What is Candlesticks in Trading?

Candlesticks, also referred to as Japanese candlesticks or the K-line, represent the price movement of a security, derivative, or currency. In cryptocurrency, traders rely on candlesticks to make informed decisions.

A cluster of candlesticks makes up a chart that depicts the pictorial representations of the price movement of a crypto asset. It gives the crypto trader a lot of information about the price history of a crypto asset per time.

It shows the price movement history for years, months, weeks, days, hours, and even minutes. The crypto trader relies on data gathered from the movement of the candlestick to make informed decisions about the best time to take a position or exit the market.

What are the Components of a Candlestick?

There are 3 major parts of the candlestick.

These are the upper shadow which looks like a candle wick, the real body of the candle, and the lower shadow, which is the lower candle wick. The distance between the upper wick and the candlestick’s body signifies the open and high components. In contrast, the distance of the real body signifies the opening and closing price of the candlestick. The final component is the distance between the real body and the lower shadow. It is referred to as the close and low.

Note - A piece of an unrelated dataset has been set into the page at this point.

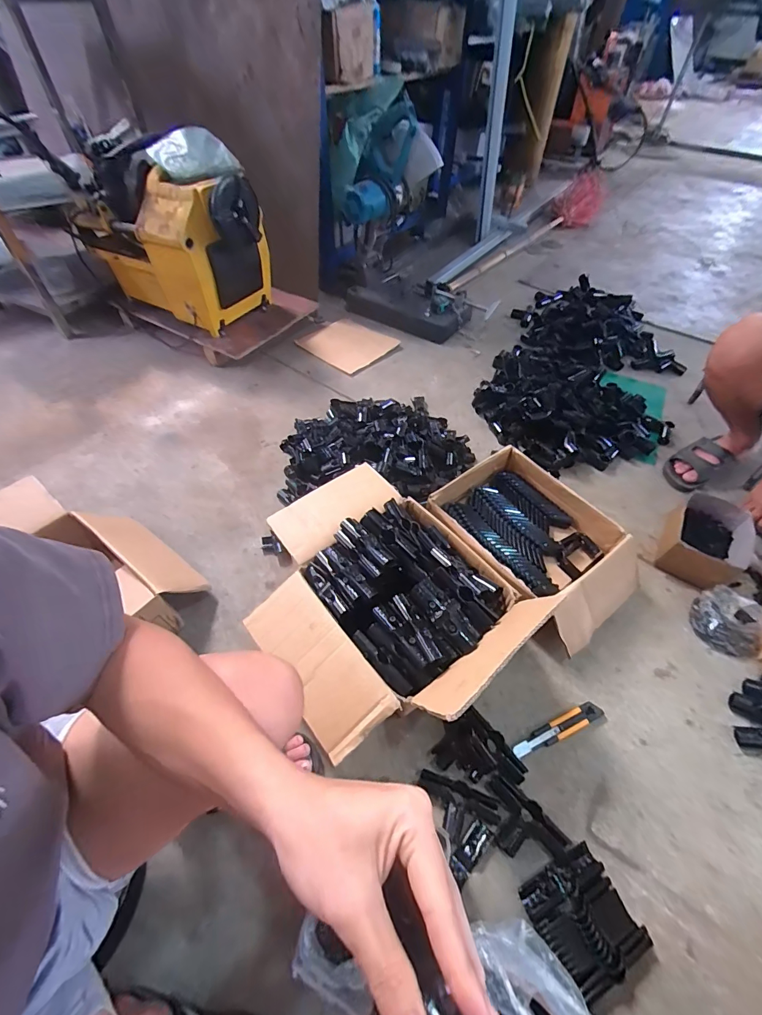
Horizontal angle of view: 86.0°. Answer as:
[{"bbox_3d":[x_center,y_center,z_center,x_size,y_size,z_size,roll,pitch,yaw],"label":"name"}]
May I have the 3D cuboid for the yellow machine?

Although any color of choice may represent a candlestick, two typical colors represent them by default. These are green and red colors. These colors symbolize the direction of each candlestick. The green candlestick depicts an upward trend which means that the number of people that bought the crypto asset supersedes the number of people who sold it. Therefore, the price of the crypto asset goes up in value.

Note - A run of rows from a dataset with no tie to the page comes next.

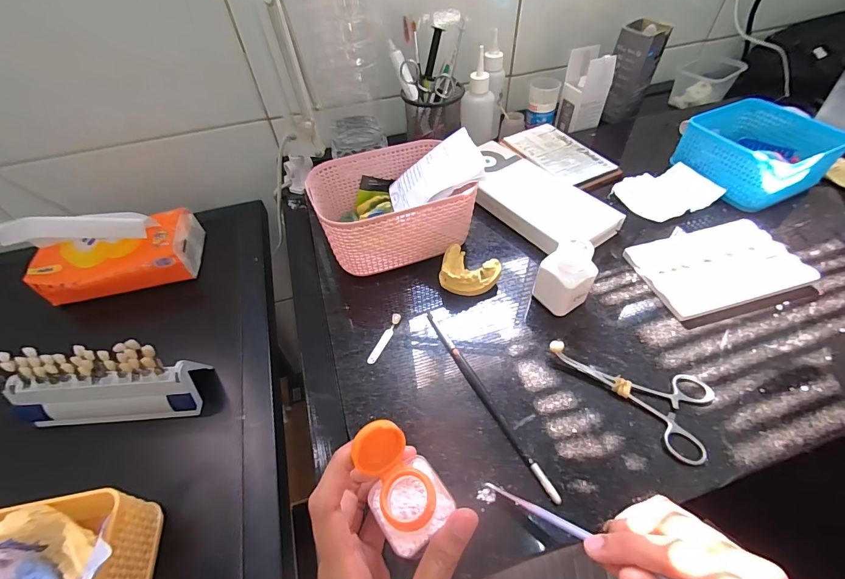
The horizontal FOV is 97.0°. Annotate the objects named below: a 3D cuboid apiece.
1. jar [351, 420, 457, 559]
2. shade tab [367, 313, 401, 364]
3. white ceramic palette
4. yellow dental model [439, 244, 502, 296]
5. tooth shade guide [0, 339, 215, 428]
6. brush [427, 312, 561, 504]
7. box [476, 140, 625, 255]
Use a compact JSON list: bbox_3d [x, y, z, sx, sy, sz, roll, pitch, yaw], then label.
[{"bbox_3d":[-0.010,0.109,0.208,0.042,0.064,0.055,-30,56,-19],"label":"jar"},{"bbox_3d":[-0.036,0.046,0.359,0.009,0.004,0.058,18,53,17],"label":"shade tab"},{"bbox_3d":[0.301,-0.027,0.382,0.151,0.012,0.096,-14,51,-8],"label":"white ceramic palette"},{"bbox_3d":[0.045,-0.020,0.390,0.062,0.021,0.051,32,59,26],"label":"yellow dental model"},{"bbox_3d":[-0.320,0.094,0.370,0.178,0.088,0.050,-4,50,-1],"label":"tooth shade guide"},{"bbox_3d":[0.051,0.086,0.318,0.007,0.008,0.189,-24,53,-16],"label":"brush"},{"bbox_3d":[0.132,-0.115,0.457,0.099,0.023,0.196,-33,56,-22],"label":"box"}]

The red candlestick depicts a downward movement of the crypto asset meaning more people sold than bought. Thus, the price of the cryptocurrency goes down in value. Each candlestick on a chart has a time frame. These time frames could be minutes, hours, days, months, or even years. The choice of time frame depends on the individual trader. Most traders utilize multiple timeframes during analysis.

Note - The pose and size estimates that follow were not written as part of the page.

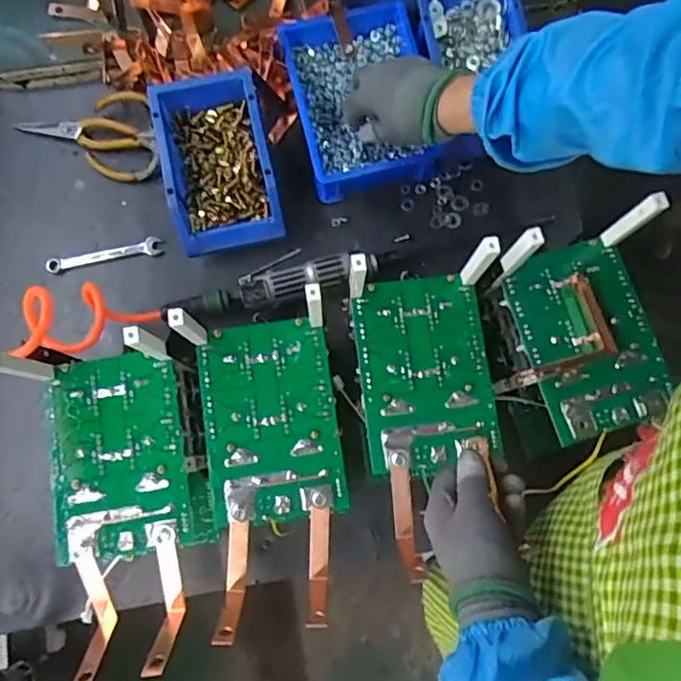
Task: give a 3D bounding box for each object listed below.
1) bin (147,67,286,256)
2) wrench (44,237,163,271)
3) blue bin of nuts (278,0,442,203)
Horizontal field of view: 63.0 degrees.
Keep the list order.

A Brief History of the Candlestick

It will interest you to know that candlestick usage dates back to the 18th century. It was the invention of a Japanese rice trader known as Munehisa Homma. The idea was introduced into the western world through a book titled Japanese Candlestick Charting Techniques, first published in 1991.

How Candlesticks are used

Candlestick charts are a visual aid for traders to make decisions about a stock, a commodity, a foreign exchange, options, or a crypto asset. By looking at a candlestick, the trader can tell the cryptocurrency’s opening and closing prices, the highs and lows, and the overall time range of each candle.

Candlesticks are the cornerstone of technical analysis. For instance, many traders open buy positions when a bullish candlestick (green) engulfs a bearish candle (usually red) at a crucial demand zone. On the other hand, when the bearish candle engulfs a bullish or green candle at a crucial supply zone, traders tend to open sell positions.

In summary, candlestick patterns refer to a particular sequence on a candlestick chart that serves the purpose of identifying trends. When mastered, candlestick patterns can be used to project the direction of the price at a given time.